## Exercise prompt
For this exercise, transcribe every line of the material exactly and skip the pictures.

## Material provided
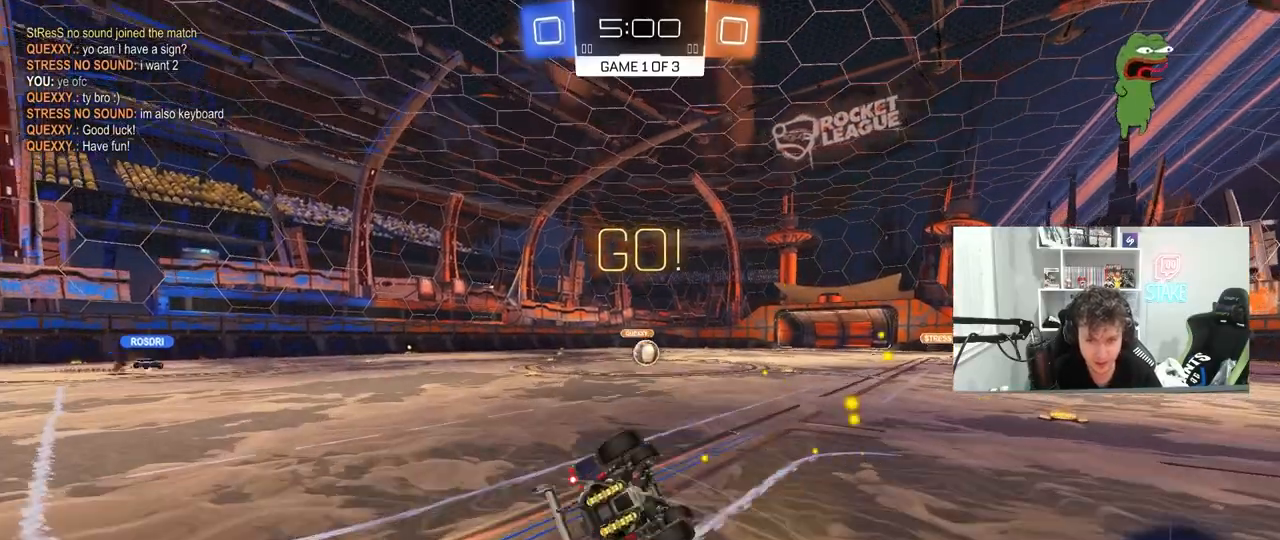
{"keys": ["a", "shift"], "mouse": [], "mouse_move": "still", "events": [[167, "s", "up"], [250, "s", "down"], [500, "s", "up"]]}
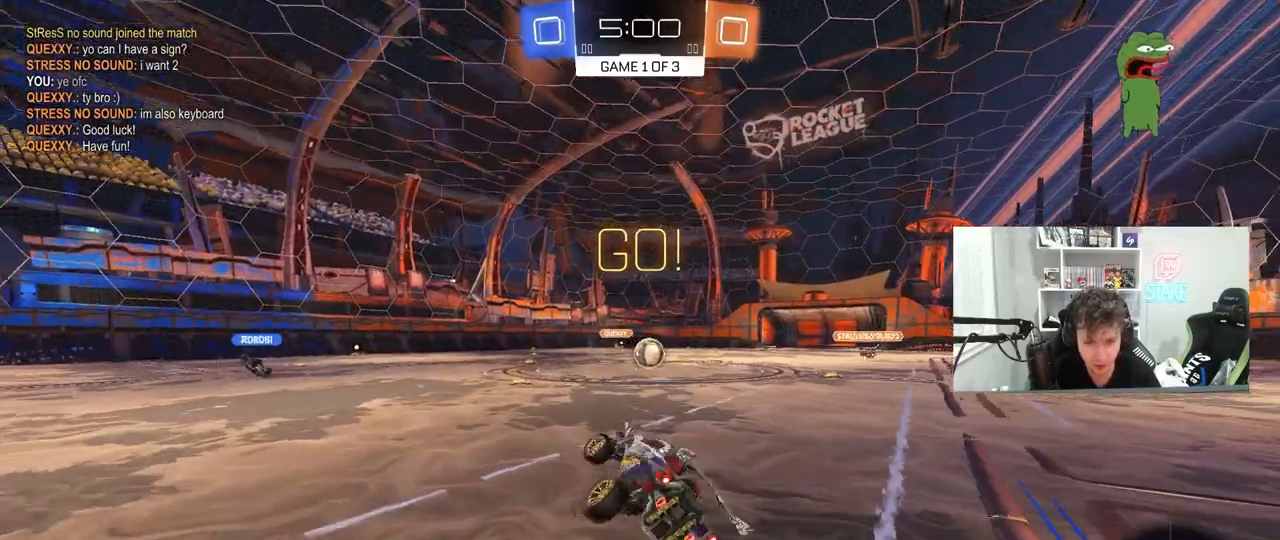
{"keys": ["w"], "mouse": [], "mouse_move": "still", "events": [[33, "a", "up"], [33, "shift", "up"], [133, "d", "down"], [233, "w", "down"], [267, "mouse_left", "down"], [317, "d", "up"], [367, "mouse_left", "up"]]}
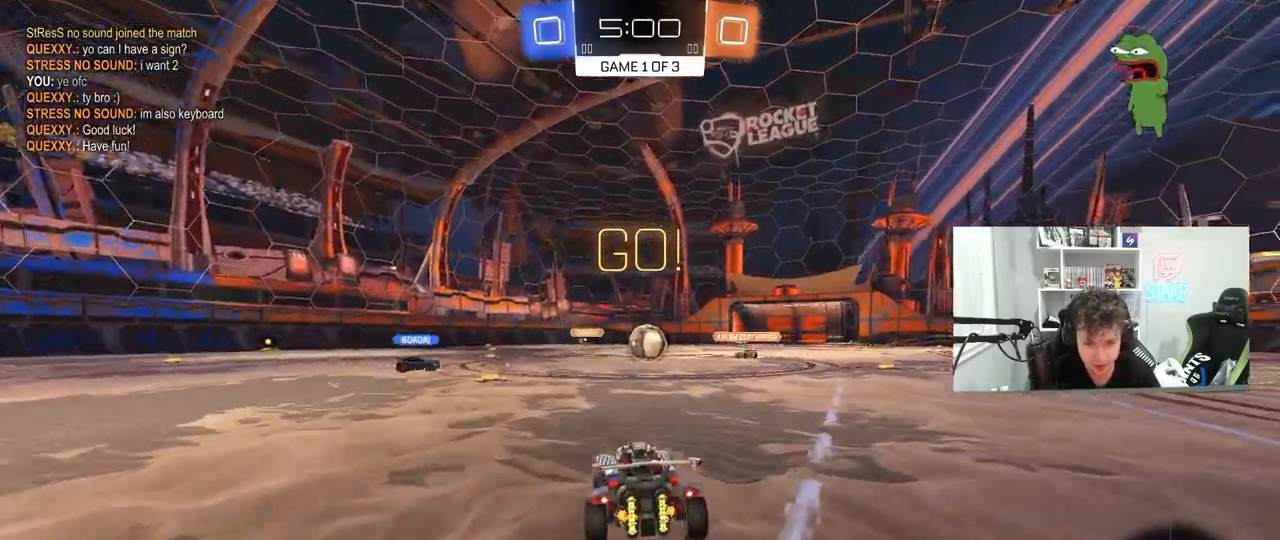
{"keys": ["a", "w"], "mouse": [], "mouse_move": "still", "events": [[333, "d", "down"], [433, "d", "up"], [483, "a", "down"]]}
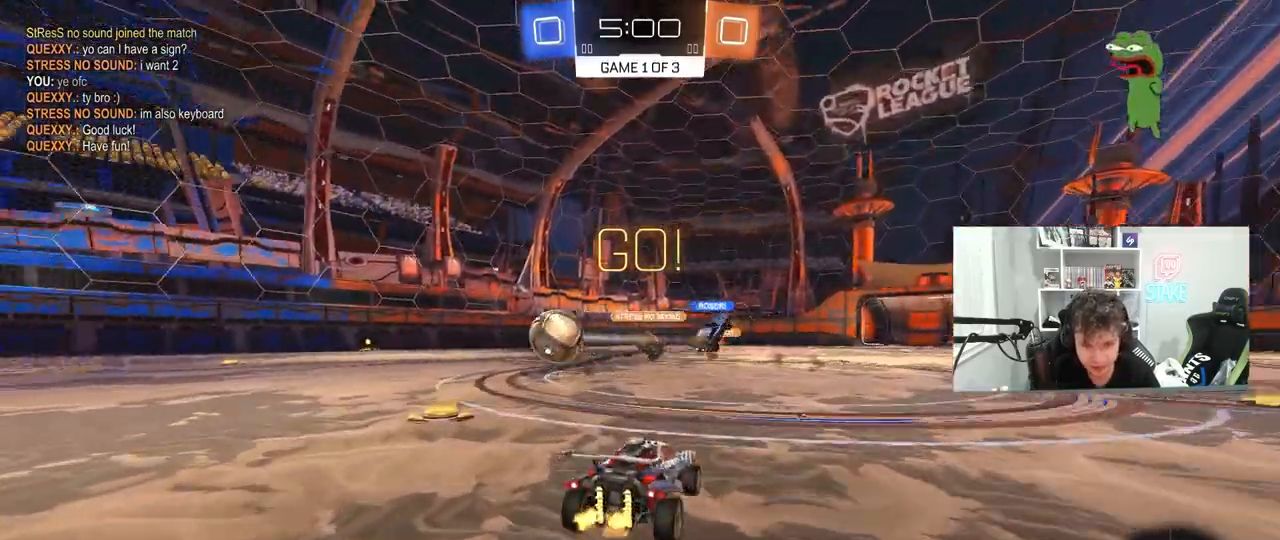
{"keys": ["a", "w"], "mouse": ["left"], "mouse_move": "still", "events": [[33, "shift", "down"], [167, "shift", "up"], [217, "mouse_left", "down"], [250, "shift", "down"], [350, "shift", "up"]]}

## Response to this task
{"keys": ["a", "shift"], "mouse": [], "mouse_move": "still", "events": [[167, "s", "up"], [250, "s", "down"], [500, "s", "up"]]}
{"keys": ["w"], "mouse": [], "mouse_move": "still", "events": [[33, "a", "up"], [33, "shift", "up"], [133, "d", "down"], [233, "w", "down"], [267, "mouse_left", "down"], [317, "d", "up"], [367, "mouse_left", "up"]]}
{"keys": ["a", "w"], "mouse": [], "mouse_move": "still", "events": [[333, "d", "down"], [433, "d", "up"], [483, "a", "down"]]}
{"keys": ["a", "w"], "mouse": ["left"], "mouse_move": "still", "events": [[33, "shift", "down"], [167, "shift", "up"], [217, "mouse_left", "down"], [250, "shift", "down"], [350, "shift", "up"]]}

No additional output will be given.